[Letters on the suppression of the slave trade in Zanzibar].Zanzibar and other places, 1838-1937.
From the hands of sultans: letters from the Sultanate of Zanzibar during the suppression of the slave trade, penned by the likes of Sultan of Muscat and Oman, Said bin Sultan, and his successors in Zanzibar. These successors include Bargash bin Said (ca. 1837-88), Khalifa I bin Said (ca. 1852-90), Ali bin Said (ca. 1854-93), Hamad bin Thuwaini (ca. 1857-96), and Khalifa II bin Harub (1879-1960), alongside letters by Sulaiman bin Hamad, close advisor to Said bin Sultan, and by the Sultan of Anjouan. The correspondence is rounded out by English letters from the Zanzibar observers and administrators of the British Empire.
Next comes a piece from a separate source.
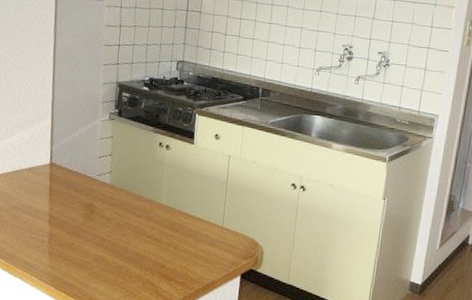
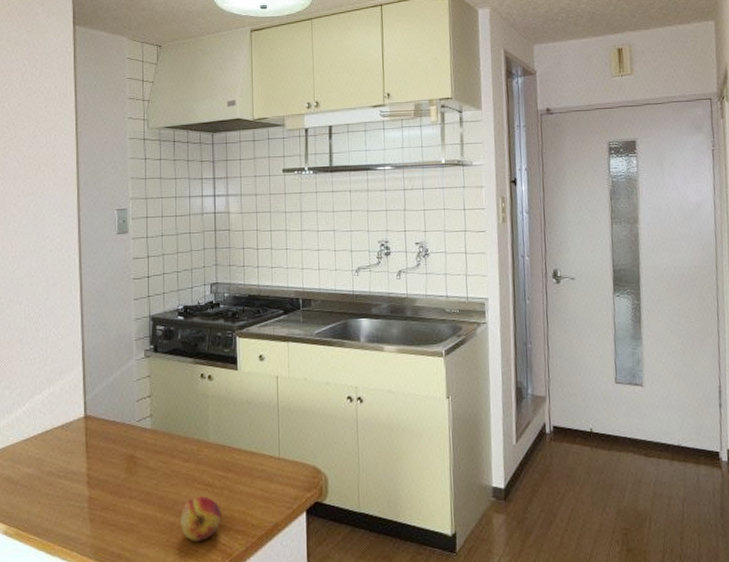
fruit: none [128,248,166,286] -> present [180,496,222,542]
Dated 1838 CE, the letter from the Lion of Oman is a note in the Sultan's own hand. Translated in English below the Arabic, the translator notes that the above was "signed by his Highness" and "the above written by His Highness." The Sultan was assuring his correspondent at the US consulate that a sea captain of the "U.S. Sloop of war" who desires to visit him is welcome anytime.
In the latter half of the 19th century, the discourse turns to the suppression of the slave trade and to the correspondence required in running a sultanate, which increasingly ran hand-in-hand. A British observer and personal friend of Said bin Sultan, Atkins Hamerton, dashed off a hurried note informing the powers at be of potential slave ships to be intercepted at Aden. Another from 1864 declares "Since the recent order of His Highness [i.e., Sultan Majid bin Said (ca. 1834-70)] prohibiting the transport of slaves during the monsoon the aspect of Zanzibar has become quite altered; slave vessels which formerly passed daily under the windows of my house are now never seen, the slave market is almost empty".
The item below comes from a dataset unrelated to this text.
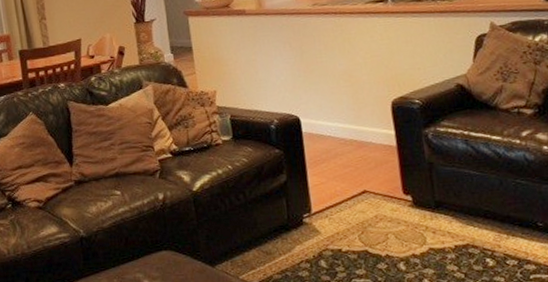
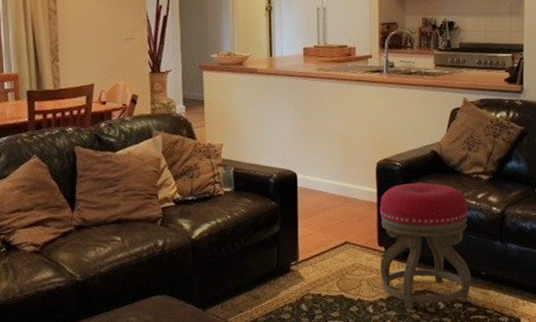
stool: none [400,121,526,266] -> present [380,183,471,309]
The Arabic correspondence includes a business agreement between the Imam of Muscat and George Graham of Liverpool, possibly to do with a mining project, and much of the daily business of sultans: Bargash bin Said orders the protection of a harried subject, Ali bin Said orders dues paid by the Witu Company, Khalifa bin Said orders Governor Abdullah bin Hamad to sort out a difficulty with a debtor, and Hamad bin Thuwaini tells the same governor that he will have to wait for his requested boats.
A unique archive which spans the business of sultans, enslaved persons, British colonial officials, and Arab administrators, tracing the final days of the slave trade on the shores of East Africa and Arabia.